* **Material provided**:
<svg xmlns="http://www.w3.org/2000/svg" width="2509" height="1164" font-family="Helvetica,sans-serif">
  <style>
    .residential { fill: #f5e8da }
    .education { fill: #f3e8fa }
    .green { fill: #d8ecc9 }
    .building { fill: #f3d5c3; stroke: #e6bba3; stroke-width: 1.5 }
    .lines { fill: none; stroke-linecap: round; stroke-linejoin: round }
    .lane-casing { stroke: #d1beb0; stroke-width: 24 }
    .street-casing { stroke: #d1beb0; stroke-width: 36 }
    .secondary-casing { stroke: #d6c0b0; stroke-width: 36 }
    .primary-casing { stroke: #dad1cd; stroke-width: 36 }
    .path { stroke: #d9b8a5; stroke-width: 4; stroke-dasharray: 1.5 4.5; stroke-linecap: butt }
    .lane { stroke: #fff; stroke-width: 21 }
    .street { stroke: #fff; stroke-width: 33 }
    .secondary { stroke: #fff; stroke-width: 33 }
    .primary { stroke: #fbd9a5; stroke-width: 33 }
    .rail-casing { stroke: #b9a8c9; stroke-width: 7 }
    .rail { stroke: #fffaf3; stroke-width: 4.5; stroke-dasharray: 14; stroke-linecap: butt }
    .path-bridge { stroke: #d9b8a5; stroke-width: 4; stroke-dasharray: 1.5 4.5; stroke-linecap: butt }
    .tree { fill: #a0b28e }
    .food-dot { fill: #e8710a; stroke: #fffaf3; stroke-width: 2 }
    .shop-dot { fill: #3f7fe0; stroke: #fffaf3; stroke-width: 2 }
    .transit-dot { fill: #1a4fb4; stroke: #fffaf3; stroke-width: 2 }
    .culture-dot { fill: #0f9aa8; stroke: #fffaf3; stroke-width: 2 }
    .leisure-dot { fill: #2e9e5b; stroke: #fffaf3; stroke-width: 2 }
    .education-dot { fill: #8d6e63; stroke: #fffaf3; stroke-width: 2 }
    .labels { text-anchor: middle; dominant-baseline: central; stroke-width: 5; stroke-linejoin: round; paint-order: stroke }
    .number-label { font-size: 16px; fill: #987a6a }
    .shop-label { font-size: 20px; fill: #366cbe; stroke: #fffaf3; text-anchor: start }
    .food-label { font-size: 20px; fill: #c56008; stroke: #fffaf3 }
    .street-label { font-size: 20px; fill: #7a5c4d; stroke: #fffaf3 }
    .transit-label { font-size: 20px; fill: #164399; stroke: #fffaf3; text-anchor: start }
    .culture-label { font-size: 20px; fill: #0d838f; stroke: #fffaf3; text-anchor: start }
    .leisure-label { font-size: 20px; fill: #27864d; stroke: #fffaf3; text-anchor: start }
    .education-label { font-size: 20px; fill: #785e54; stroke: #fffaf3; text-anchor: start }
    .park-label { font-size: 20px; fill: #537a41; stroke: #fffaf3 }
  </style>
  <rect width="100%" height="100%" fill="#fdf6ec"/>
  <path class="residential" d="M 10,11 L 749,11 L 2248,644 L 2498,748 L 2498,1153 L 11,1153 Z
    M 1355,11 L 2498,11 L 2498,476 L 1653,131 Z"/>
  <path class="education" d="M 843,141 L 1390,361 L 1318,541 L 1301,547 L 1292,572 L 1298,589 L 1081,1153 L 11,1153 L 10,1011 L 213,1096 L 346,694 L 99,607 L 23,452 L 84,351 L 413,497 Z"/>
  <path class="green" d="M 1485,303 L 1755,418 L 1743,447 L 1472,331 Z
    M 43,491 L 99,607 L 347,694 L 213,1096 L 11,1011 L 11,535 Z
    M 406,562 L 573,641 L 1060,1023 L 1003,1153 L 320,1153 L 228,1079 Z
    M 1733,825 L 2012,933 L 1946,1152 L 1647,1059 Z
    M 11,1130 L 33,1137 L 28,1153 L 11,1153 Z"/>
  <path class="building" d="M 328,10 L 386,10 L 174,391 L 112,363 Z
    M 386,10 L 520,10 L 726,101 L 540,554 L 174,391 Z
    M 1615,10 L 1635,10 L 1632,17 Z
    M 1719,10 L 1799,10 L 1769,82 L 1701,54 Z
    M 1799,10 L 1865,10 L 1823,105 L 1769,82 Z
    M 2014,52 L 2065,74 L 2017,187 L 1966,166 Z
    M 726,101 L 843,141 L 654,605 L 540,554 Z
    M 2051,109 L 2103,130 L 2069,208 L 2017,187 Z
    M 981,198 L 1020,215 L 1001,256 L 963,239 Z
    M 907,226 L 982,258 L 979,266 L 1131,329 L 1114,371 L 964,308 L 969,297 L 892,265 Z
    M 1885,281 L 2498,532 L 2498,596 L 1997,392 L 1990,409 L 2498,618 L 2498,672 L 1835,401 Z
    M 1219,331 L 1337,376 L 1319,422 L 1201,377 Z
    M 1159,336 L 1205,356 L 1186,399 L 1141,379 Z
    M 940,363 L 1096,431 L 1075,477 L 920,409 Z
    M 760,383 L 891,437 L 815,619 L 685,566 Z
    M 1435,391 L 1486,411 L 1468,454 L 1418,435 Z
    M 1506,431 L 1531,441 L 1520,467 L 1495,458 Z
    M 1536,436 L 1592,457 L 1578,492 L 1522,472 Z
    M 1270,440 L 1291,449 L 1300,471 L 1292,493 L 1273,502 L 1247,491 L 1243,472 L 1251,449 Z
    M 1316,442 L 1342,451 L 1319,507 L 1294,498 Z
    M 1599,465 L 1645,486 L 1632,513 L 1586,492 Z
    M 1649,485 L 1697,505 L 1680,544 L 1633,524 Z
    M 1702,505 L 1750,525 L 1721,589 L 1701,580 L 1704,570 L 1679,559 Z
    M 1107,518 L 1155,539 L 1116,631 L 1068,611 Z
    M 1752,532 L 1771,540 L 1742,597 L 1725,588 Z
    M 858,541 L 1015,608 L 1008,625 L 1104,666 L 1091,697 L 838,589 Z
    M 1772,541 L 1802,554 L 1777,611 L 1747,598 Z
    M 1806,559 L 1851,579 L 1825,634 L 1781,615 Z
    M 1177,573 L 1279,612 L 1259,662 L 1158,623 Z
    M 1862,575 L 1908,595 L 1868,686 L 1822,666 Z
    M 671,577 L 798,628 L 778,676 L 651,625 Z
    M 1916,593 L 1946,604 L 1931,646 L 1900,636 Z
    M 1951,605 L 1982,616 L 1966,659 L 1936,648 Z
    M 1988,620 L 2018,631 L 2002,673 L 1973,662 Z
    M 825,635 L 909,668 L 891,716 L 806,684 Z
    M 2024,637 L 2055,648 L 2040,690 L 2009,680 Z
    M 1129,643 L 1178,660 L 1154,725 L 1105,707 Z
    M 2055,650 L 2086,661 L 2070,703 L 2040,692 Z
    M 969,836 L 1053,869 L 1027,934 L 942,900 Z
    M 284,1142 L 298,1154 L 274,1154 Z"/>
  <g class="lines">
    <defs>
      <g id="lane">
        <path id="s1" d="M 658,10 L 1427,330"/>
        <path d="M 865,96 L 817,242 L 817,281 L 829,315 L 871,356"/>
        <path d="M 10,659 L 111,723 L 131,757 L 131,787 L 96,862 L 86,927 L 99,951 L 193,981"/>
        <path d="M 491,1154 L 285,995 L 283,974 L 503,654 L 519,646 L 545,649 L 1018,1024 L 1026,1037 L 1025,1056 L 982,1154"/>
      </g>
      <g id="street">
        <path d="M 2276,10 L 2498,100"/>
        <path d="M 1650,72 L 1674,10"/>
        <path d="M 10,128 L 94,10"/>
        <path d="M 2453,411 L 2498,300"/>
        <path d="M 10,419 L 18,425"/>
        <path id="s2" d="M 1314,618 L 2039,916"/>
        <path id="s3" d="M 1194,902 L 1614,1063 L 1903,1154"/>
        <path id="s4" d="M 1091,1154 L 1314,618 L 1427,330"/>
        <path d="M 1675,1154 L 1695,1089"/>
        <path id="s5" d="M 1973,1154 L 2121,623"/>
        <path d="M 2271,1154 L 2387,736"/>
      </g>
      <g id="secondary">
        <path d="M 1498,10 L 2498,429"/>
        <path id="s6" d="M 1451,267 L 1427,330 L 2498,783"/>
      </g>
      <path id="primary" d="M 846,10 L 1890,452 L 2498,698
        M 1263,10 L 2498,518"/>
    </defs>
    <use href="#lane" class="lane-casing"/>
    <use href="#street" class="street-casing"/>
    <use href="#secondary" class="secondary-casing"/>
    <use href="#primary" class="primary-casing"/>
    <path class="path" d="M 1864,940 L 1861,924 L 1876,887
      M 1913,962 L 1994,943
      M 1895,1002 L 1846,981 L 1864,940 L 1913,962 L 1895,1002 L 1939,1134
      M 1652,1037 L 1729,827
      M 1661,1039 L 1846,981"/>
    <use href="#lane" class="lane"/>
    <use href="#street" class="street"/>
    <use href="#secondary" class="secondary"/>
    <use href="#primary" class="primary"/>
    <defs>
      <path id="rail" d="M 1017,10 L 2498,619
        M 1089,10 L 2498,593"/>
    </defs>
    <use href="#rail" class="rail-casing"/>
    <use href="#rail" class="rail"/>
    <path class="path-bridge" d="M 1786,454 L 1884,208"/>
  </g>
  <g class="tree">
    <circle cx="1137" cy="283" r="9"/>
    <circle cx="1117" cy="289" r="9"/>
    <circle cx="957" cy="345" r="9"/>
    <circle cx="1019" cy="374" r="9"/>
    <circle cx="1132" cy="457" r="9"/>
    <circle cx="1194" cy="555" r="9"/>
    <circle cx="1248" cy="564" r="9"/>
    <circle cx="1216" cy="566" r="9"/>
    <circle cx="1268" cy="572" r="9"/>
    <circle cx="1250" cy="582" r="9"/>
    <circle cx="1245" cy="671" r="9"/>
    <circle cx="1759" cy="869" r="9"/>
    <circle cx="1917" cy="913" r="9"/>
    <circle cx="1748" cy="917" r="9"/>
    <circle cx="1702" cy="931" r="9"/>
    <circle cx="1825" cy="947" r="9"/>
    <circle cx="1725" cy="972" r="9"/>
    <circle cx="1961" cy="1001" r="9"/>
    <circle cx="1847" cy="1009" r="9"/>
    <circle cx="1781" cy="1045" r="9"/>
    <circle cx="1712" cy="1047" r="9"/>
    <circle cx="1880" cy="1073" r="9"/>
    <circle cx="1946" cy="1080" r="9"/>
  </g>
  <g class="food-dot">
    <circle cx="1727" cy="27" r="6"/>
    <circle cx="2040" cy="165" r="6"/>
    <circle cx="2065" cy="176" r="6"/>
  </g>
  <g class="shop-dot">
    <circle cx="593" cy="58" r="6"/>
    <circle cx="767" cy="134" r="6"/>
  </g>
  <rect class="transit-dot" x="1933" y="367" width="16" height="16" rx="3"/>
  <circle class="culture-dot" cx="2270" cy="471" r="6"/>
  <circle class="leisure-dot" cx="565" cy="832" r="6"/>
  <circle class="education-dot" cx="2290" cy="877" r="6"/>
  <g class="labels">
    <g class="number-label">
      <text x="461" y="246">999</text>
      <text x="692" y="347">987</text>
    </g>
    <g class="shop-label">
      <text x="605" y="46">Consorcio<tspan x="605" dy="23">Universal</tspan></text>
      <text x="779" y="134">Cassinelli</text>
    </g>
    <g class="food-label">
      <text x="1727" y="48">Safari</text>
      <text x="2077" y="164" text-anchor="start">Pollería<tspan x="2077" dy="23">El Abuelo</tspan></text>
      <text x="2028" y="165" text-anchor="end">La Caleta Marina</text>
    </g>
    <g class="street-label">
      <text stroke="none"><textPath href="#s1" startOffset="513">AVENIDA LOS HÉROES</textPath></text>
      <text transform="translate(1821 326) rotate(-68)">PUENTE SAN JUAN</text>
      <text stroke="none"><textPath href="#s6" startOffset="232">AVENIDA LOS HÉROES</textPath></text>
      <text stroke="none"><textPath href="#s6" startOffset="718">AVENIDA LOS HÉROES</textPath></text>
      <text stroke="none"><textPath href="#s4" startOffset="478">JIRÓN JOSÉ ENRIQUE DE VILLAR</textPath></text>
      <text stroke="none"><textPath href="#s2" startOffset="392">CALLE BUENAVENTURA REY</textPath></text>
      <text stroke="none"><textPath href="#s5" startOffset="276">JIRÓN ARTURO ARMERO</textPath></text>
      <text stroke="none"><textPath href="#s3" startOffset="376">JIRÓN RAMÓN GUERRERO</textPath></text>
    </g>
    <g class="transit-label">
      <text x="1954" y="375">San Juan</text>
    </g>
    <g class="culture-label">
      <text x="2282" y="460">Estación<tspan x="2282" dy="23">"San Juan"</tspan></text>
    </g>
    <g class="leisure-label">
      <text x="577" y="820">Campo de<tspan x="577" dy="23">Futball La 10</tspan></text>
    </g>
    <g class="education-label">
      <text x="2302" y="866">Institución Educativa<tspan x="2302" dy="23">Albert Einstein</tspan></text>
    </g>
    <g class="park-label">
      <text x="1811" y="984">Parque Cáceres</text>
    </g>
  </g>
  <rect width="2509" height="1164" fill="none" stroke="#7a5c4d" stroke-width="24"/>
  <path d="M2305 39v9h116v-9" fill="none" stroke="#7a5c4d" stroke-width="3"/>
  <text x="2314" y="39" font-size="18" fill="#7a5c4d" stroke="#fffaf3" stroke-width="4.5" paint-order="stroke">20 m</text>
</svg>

* **Instructions to follow**: Search the listing above for the string "lines". Copy every line that contains it.

* **Answer for this exercise**:
    .lines { fill: none; stroke-linecap: round; stroke-linejoin: round }
  <g class="lines">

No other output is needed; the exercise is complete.